In the records below, replace every "Nintendo" with "Sega" and give the text back with everything else unchanged and the pictures left out.

Source information Block Start

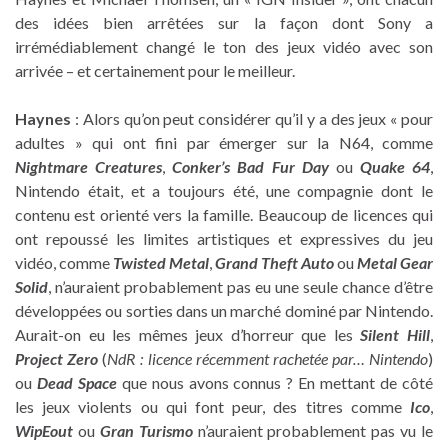
des idées bien arrêtées sur la façon dont Sony a
irrémédiablement changé le ton des jeux vidéo avec son
arrivée – et certainement pour le meilleur.
Haynes
: Alors qu’on peut considérer qu’il y a des jeux « pour
adultes » qui ont fini par émerger sur la N64, comme
Nightmare Creatures
,
Conker’s Bad Fur Day
ou
Quake 64
,
Nintendo était, et a toujours été, une compagnie dont le
contenu est orienté vers la famille. Beaucoup de licences qui
ont repoussé les limites artistiques et expressives du jeu
vidéo, comme
Twisted Metal
,
Grand Theft Auto
ou
Metal Gear
Solid
, n’auraient probablement pas eu une seule chance d’être
développées ou sorties dans un marché dominé par Nintendo.
Aurait-on eu les mêmes jeux d’horreur que les
Silent Hill
,
Project Zero
(
NdR : licence récemment rachetée par… Nintendo
)
ou
Dead Space
que nous avons connus ? En mettant de côté
les jeux violents ou qui font peur, des titres comme
Ico
,
WipEout
ou
Gran Turismo
n’auraient probablement pas vu le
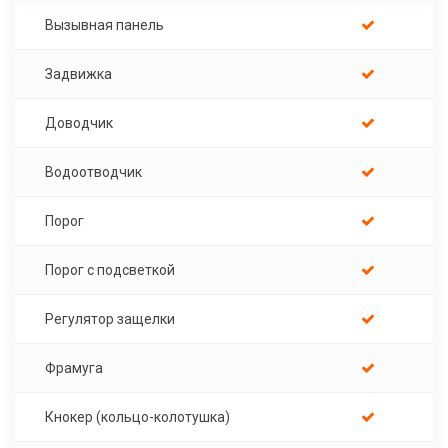
Вызывная панель
Задвижка
Доводчик
Водоотводчик
Порог
Порог с подсветкой
Регулятор защелки
Фрамуга
Кнокер (кольцо-колотушка)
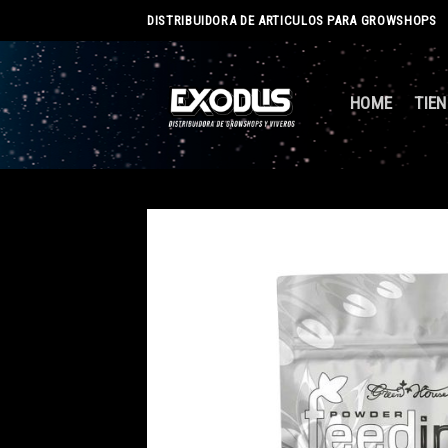
Skip
DISTRIBUIDORA DE ARTICULOS PARA GROWSHOPS
to
content
HOME
TIE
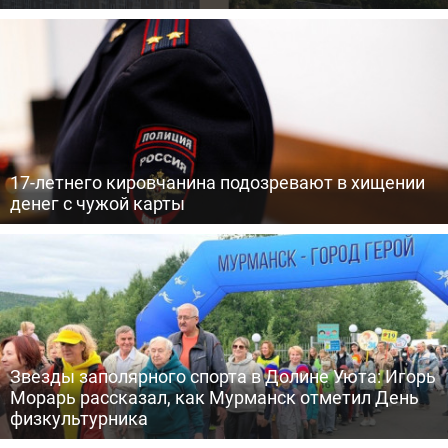
17-летнего кировчанина подозревают в хищении
денег с чужой карты
Звезды заполярного спорта в Долине Уюта: Игорь
Морарь рассказал, как Мурманск отметил День
физкультурника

Source information Block End

Result of the task:
des idées bien arrêtées sur la façon dont Sony a
irrémédiablement changé le ton des jeux vidéo avec son
arrivée – et certainement pour le meilleur.
Haynes
: Alors qu’on peut considérer qu’il y a des jeux « pour
adultes » qui ont fini par émerger sur la N64, comme
Nightmare Creatures
,
Conker’s Bad Fur Day
ou
Quake 64
,
Sega était, et a toujours été, une compagnie dont le
contenu est orienté vers la famille. Beaucoup de licences qui
ont repoussé les limites artistiques et expressives du jeu
vidéo, comme
Twisted Metal
,
Grand Theft Auto
ou
Metal Gear
Solid
, n’auraient probablement pas eu une seule chance d’être
développées ou sorties dans un marché dominé par Sega.
Aurait-on eu les mêmes jeux d’horreur que les
Silent Hill
,
Project Zero
(
NdR : licence récemment rachetée par… Sega
)
ou
Dead Space
que nous avons connus ? En mettant de côté
les jeux violents ou qui font peur, des titres comme
Ico
,
WipEout
ou
Gran Turismo
n’auraient probablement pas vu le
Вызывная панель
Задвижка
Доводчик
Водоотводчик
Порог
Порог с подсветкой
Регулятор защелки
Фрамуга
Кнокер (кольцо-колотушка)
Skip
DISTRIBUIDORA DE ARTICULOS PARA GROWSHOPS
to
content
HOME
TIE
17-летнего кировчанина подозревают в хищении
денег с чужой карты
Звезды заполярного спорта в Долине Уюта: Игорь
Морарь рассказал, как Мурманск отметил День
физкультурника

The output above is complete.